Hannah’s first novel, “Handful of Heaven,” published in 1991, was a Gold Rush-era Alaska romance starring a beautiful, adventurous woman and a gruff, misunderstood man. It had a classic cover of lovers in a clinch. With it, Hannah was on her way, cranking out another book the following year. And then another the year after that. In 2004, the paperback edition of “On Mystic Lake” became her first book to make The New York Times Best Seller list. In it, as in all her novels, her characters deal with love, loss and recovery. Hannah says her aim is not to write “great literature” but to craft compelling stories.
“What people choose to read is not necessarily what they’ve been told to read,” Hannah says. Among her own favorites are “Gone With the Wind,” “The Thorn Birds,” and “Anna Karenina.” “I have always loved best the big emotional epic female-driven novel that takes me to another time and place,” she says.

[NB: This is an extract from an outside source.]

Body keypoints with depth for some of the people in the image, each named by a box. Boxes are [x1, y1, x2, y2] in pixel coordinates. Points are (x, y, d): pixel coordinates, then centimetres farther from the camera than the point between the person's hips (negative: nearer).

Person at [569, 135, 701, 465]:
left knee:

While romantic, traditional love still threads through her tales, Hannah now turns her focus to other relationships—sisters, best friends, parents and children. Bonds built and broken, misery, tragedy and recovery set against different backdrops.
“I don’t think my neighbors even know I’m a writer.”
Kristin Hannah
“‘Firefly Lane’ is my UW book,” Hannah says of her 2008 best-seller that features two best friends over 40 years. It is, she admits, the most personal and autobiographical of her books. It draws details from her 1970s-era childhood in Snohomish and her college years at the UW. The characters cross Red Square to hear lectures in Kane Hall and hang out at the HUB. One majors in communication, just like Hannah did. The other contends with breast cancer, like Hannah’s mother. The book, which sold more than 1.2 million copies, gave the author a chance to explore and understand her mother’s experience as well as to spend some time in the “REI-clad” Seattle in which she came of age.

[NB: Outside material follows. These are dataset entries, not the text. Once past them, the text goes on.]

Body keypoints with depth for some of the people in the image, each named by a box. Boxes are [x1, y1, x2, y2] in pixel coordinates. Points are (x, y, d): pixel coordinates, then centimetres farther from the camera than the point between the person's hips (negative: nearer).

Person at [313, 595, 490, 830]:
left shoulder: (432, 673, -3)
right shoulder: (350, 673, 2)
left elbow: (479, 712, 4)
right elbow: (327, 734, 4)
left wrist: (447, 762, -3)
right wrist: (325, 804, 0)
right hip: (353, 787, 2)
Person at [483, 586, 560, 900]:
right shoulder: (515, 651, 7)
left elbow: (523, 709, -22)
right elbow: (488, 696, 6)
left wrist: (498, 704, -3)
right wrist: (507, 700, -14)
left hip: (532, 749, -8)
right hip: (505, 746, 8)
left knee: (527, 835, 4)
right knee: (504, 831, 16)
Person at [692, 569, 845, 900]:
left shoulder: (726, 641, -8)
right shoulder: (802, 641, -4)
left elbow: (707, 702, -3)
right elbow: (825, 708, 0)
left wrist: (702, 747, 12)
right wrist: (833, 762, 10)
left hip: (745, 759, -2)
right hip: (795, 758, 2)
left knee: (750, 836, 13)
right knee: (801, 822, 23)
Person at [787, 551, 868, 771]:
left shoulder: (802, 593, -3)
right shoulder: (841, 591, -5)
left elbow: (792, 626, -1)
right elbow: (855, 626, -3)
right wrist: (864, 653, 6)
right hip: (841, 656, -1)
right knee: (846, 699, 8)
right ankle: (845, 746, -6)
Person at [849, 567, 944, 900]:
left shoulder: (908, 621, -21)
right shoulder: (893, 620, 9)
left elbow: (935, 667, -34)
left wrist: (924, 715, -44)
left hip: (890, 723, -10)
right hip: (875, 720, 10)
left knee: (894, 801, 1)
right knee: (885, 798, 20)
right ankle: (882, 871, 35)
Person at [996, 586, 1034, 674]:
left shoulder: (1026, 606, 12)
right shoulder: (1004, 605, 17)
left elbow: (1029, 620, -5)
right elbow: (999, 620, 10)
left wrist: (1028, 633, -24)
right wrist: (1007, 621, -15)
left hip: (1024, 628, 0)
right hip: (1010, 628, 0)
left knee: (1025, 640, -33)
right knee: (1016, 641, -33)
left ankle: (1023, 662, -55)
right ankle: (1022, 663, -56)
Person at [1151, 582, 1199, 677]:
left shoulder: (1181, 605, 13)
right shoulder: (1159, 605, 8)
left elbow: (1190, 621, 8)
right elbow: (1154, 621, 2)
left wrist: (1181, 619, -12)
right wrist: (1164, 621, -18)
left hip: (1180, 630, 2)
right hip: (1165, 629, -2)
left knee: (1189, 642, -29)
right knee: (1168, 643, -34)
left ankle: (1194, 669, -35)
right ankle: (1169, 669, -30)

But it was “The Nightingale” that became a professional turning point. “It’s the book where I found my voice, my footing and my future,” Hannah told The New York Times last year. It covers an important time in world history and takes inspiration from real stories of women in the Resistance. Like those women, her characters rescue Jewish children from the Nazis and help downed Allied airmen escape from France. In taking on the subject, Hannah manages to provide a rarer, women’s point of view of World War II.

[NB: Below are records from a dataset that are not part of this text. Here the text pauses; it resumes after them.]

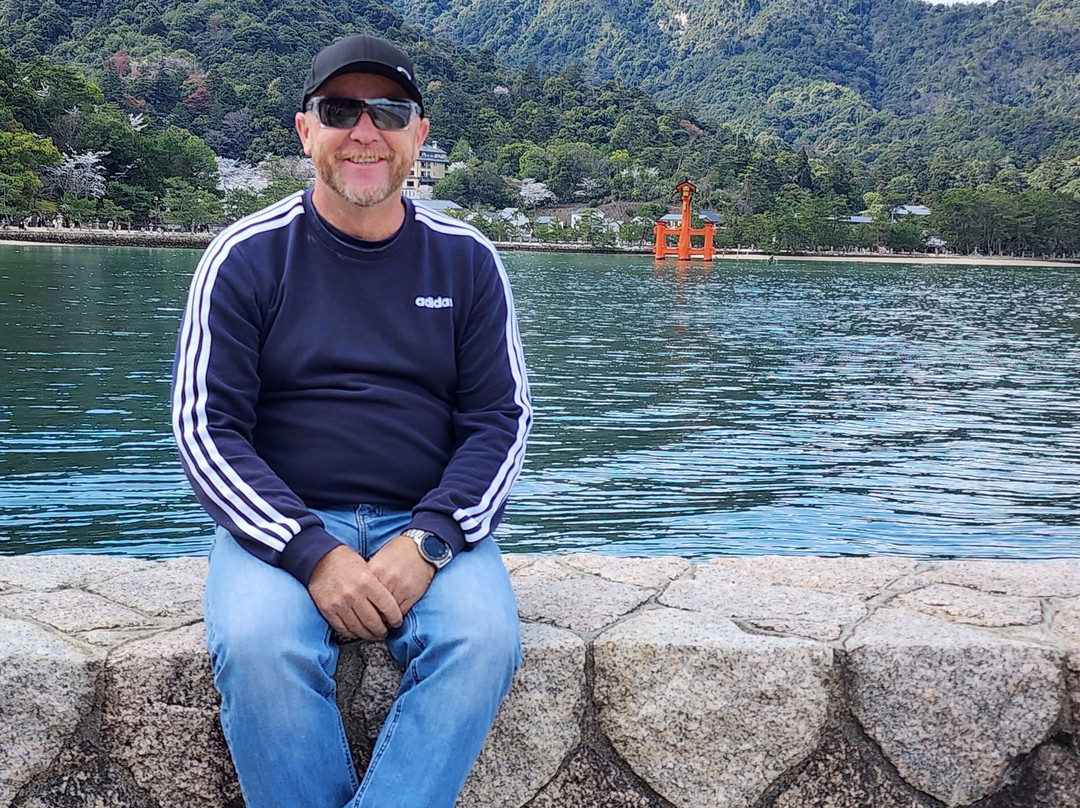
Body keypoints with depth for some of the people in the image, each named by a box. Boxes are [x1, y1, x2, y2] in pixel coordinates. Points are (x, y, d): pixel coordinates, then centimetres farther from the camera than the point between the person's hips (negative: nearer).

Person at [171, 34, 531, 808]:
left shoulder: (467, 261, 6)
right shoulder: (247, 257, 1)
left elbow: (501, 420, 4)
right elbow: (207, 429, -3)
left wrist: (428, 541, -14)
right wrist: (313, 554, -17)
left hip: (429, 522, 1)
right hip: (282, 524, -1)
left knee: (484, 640, -29)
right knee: (258, 646, -31)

Hannah’s most recent novel, “The Great Alone,” features a 1970s Alaska homesteading family. It’s a tale of human struggles and survival set in a beautiful and dangerous landscape. The book, released last spring, shot to the top of The New York Times Best Seller list and was a Washington Post “notable work of fiction” of 2018. Both “The Nightingale” and “The Great Alone” have been optioned by Tri-Star Pictures.
She has surpassed her mother’s vision, becoming an internationally famous author with a massive fan following—her rare book signings are typically jam-packed. Even so, Hannah, in classic Northwest fashion, has kept a low profile at home. “I don’t think my neighbors even know I’m a writer,” she says.
With plenty of books behind her, she is now shifting her pace. “For years and years and years, I wrote a book every year,” she says. “Now I’m taking 2 to 2 1/2 years, with a break in between.” Still she is halfway through her next work of fiction, she says, waving toward an inked-up notepad. “It’s a historical novel about two women, and it’s set in America,” she says, demurring when asked for more detail.
In fact, she’s ready to get back to work, she says, waving goodbye from her front door. “I’ve got writing to do.”